Year after year, for more than three-and-a-half decades, Hikoyat Rakhmonova planted bare root vegetable seedlings in a small family plot in rural Tajikistan. Her farming methods were little changed from those of past generations, and despite years of patient tending of her crop, Rakhmonova’s harvests yielded only enough for her large family and relatives to consume. There was never a surplus to take to market and sell.

One day, Rakhmonova decided to attend a meeting that was organized as part of a Feed the Future Women Economic Empowerment project. The meeting, one of several in target districts, had the goal of engaging interested women farmers in a project to help them increase the market value of their crops through better seedling production and growing practices. Rakhmonova signed on.

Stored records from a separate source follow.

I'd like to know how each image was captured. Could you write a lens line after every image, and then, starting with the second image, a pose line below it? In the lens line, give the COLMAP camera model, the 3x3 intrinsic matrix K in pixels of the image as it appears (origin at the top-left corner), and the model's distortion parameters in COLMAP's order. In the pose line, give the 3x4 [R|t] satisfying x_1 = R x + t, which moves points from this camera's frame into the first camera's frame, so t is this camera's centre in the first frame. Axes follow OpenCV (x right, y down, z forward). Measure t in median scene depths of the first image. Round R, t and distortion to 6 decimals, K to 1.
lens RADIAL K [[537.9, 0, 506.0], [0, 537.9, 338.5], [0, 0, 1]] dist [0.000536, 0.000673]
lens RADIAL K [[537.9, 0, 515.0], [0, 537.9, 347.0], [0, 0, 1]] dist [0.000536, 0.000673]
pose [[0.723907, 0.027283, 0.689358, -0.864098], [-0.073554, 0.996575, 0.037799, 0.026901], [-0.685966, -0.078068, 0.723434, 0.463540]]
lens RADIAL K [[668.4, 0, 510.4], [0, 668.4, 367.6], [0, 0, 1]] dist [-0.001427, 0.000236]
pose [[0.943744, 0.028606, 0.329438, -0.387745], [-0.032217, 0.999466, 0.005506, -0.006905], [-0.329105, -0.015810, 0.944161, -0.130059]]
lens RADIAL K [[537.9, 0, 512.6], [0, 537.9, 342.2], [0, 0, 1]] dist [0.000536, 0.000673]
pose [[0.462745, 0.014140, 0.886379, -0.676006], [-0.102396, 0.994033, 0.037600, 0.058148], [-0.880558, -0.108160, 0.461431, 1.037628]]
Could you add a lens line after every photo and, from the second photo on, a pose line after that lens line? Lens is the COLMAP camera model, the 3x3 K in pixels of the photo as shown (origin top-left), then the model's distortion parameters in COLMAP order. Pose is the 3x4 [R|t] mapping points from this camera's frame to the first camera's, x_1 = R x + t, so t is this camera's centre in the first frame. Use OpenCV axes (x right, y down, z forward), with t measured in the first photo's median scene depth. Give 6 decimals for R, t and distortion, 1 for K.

The project has changed the economic trajectory of Rakhmonova’s life. Along with other women, she learned to grow sturdier seedlings in plastic containers filled with a disease-free soil mixture. She learned how to construct a simple, tunnel-shaped greenhouse and how to regulate the watering, temperature and humidity in the greenhouse environment. She also learned how to transplant the seedlings into an open field. Then, she and 19 other women participated in a tour organized by the project where they learned how commercial farmers in northern Tajikistan used containerized seedlings to produce vegetables on a larger scale for market.

Today, in her home-built greenhouse, she produces 10,000 high-quality tomato seedlings, half of which she plants on her own plot. She is able to sell the remaining 5,000 to her neighbors and to other farmers, generating profits of around 3,500 somoni ($350). Since times are tough, she is allowing her neighbors to pay when they are able. Even so, for the first time in her farming career, she now is generating income from produce sales and contributing to her family’s well-being.